Mr. Christie is a supporter of the proposed, and delayed, Keystone XL pipeline.

He's also a Republican presidential possible, who's coming off a scandal related to lane-closing at a toll stop in Fort Lee, N.J., that had commuters fuming.

(But I don't think either the Trans-Canada Highway or the QE2 have any traffic issues, so Calgary should be safe today.)

Enbridge shares climb
Shares of Canada's Enbridge Inc. are rising sharply in pre-market action in the wake of its restructuring and dividend hike late yesterday.

As The Globe and Mail's Jeff Lewis reports, the pipeline company unveiled a $17-billion overhaul and a dividend gift to stockholders by way of a 33-per-cent increase.

Enbridge also projected average annual dividend increases of between 14 per cent and 16 per cent over the next three years.
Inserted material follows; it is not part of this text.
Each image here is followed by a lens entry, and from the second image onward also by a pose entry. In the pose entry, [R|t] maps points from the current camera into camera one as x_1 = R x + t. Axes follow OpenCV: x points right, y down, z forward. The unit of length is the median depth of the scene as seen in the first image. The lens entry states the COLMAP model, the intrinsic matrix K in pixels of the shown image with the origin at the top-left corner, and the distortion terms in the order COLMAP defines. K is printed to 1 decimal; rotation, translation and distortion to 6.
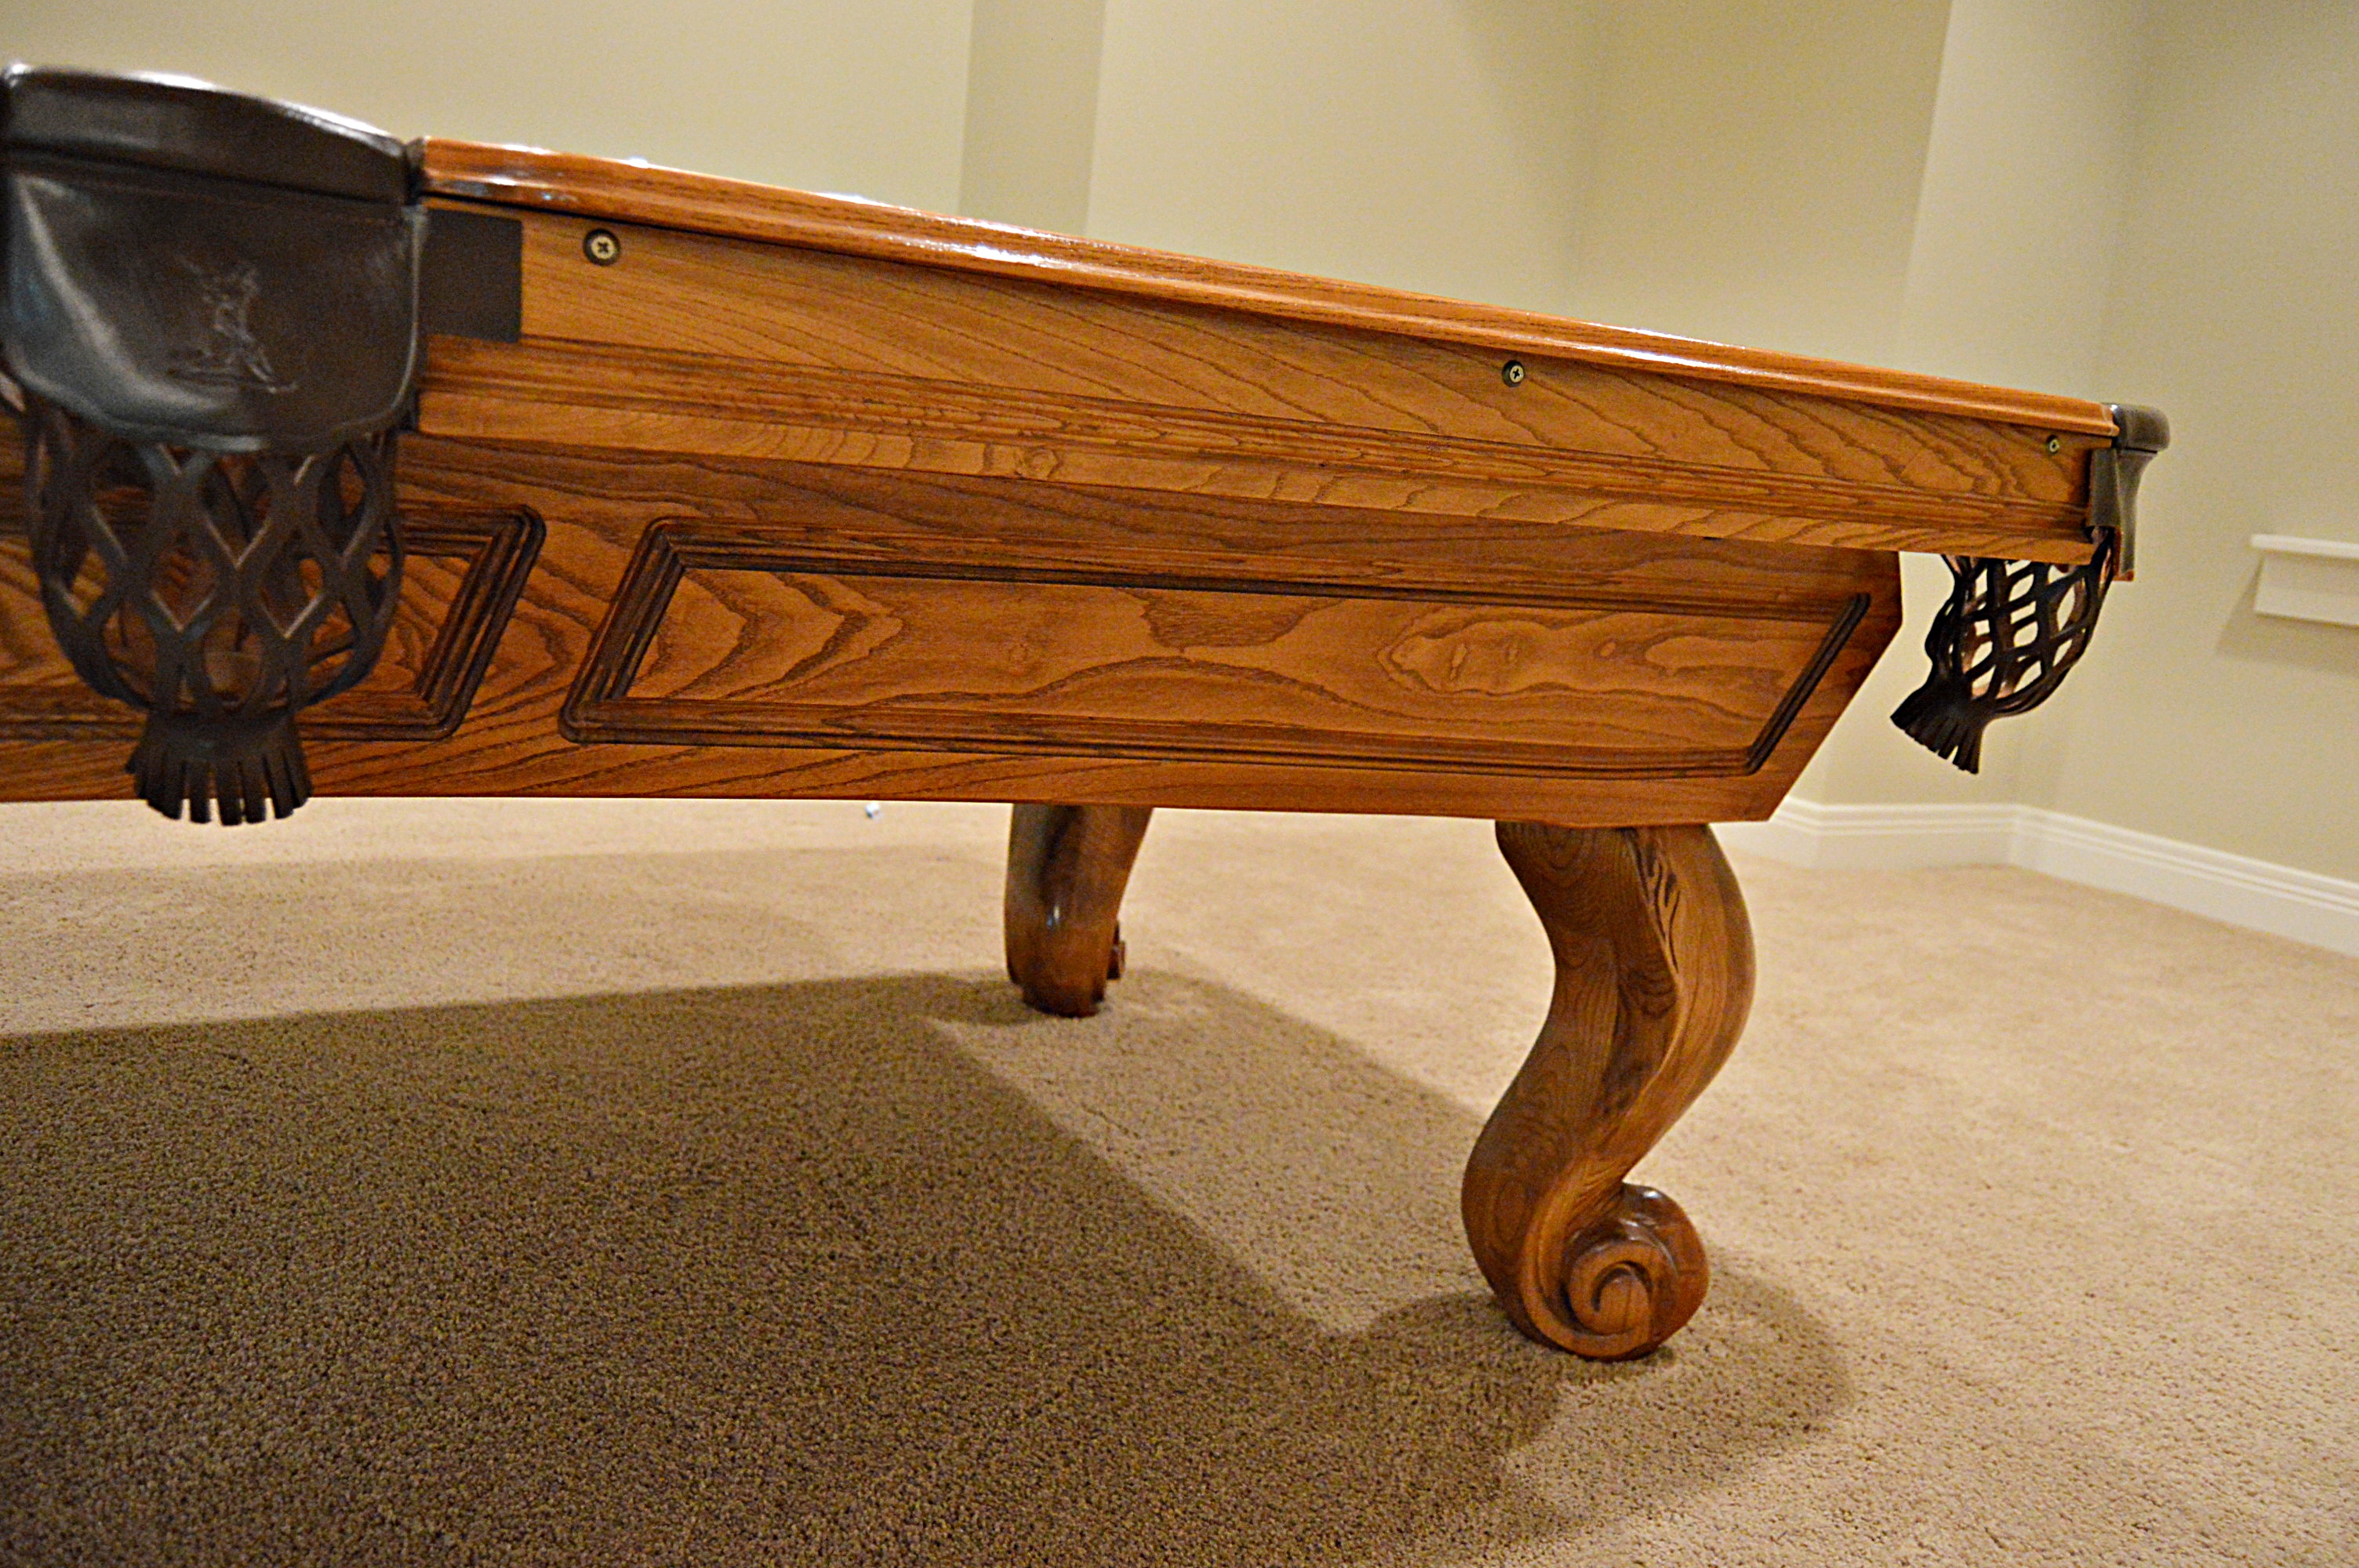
lens RADIAL K [[1828.9, 0, 1179.5], [0, 1828.9, 784.0], [0, 0, 1]] dist [-0.013264, 0.001563]
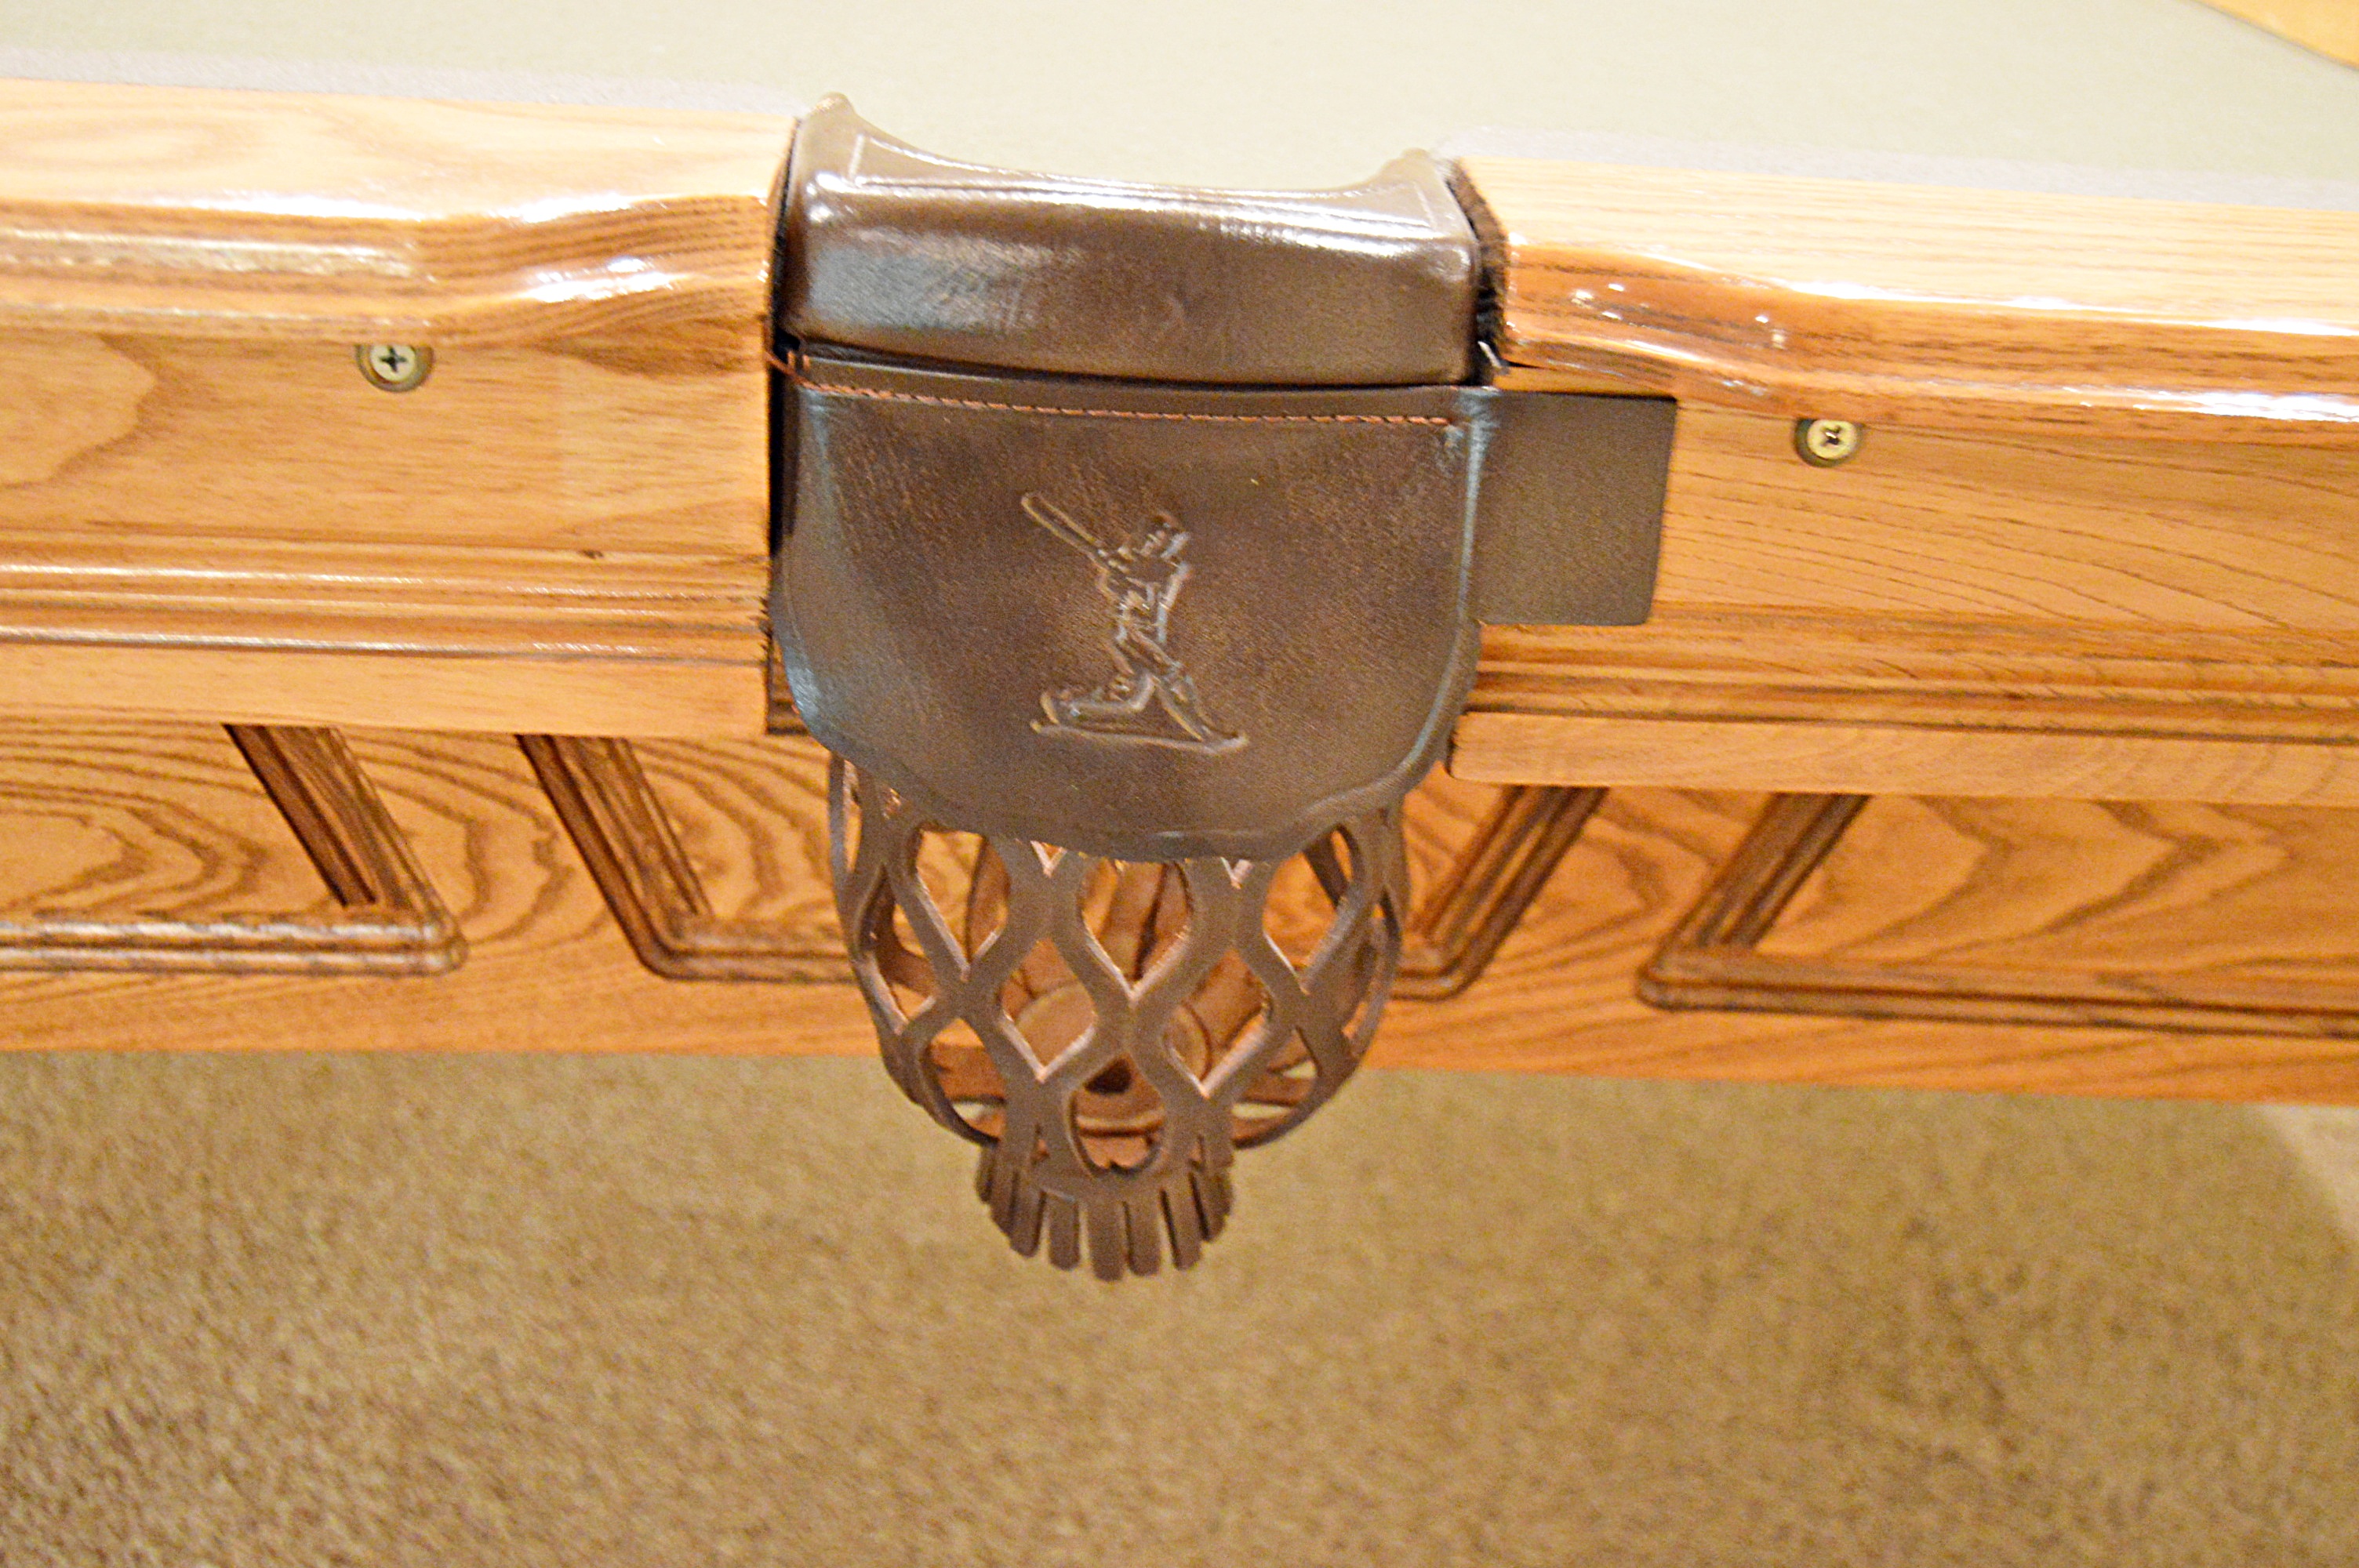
lens RADIAL K [[2617.5, 0, 1179.5], [0, 2617.5, 784.0], [0, 0, 1]] dist [-0.012488, -0.002889]
pose [[0.882605, 0.166679, -0.439575, -0.114670], [-0.066369, 0.969850, 0.234491, -0.282352], [0.465407, -0.177789, 0.867057, 0.227549]]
The centrepiece of the restructuring would see Enbridge's Canadian liquids pipeline operation transferred to Enbridge Income Fund.

Enbridge shares were up almost 13 per cent per cent with about 30 minutes to go before the New York open.

One up, one down
The earnings parade among Canada's big banks continues today with two more, one of them matching expectations and the other falling short.

As The Globe and Mail's Tim Kiladze reports, Canadian Imperial Bank of Commerce posted a dip in fourth-quarter profit to $811-million from a year earlier, or $2.24 a share, adjusted, which was just a cent short of what analysts were expecting.

CIBC also hiked its dividend.

Toronto-Dominion Bank, on the other hand, posted a jump in profit to $1.7-billion, or 98 cents a share, adjusted, but missing the mark where estimates were concerned.

Central banks hold
The European Central Bank and the Bank of England are both holding the line on interest rates.

Both held steady today, as expected.

But all eyes were on the ECB for signs of whether it's poised to pull out the big gun of quantitative easing.

As our European correspondent Eric Reguly reports, it didn't, but chief Mario Draghi said everything will be assessed, again, next quarter, and that the ECB is prepared for further stimulus.

"I remain in the ever-shrinking camp that does not believe we will ever see quantitative easing from the ECB, and if I'm wrong, it will be an absolute last resort once all other options are exhausted, which is not even almost the case," said market analyst Craig Erlam of Alpari in London, referring to the asset-buying stimulus program known as QE.

"There is just too much opposition in Germany to QE and policy makers are too split on the political debate on whether it constitutes government funding," he added.

"In my view, we would have to see negative inflation readings and dangerously low inflation in Germany before it becomes a realistic possibility."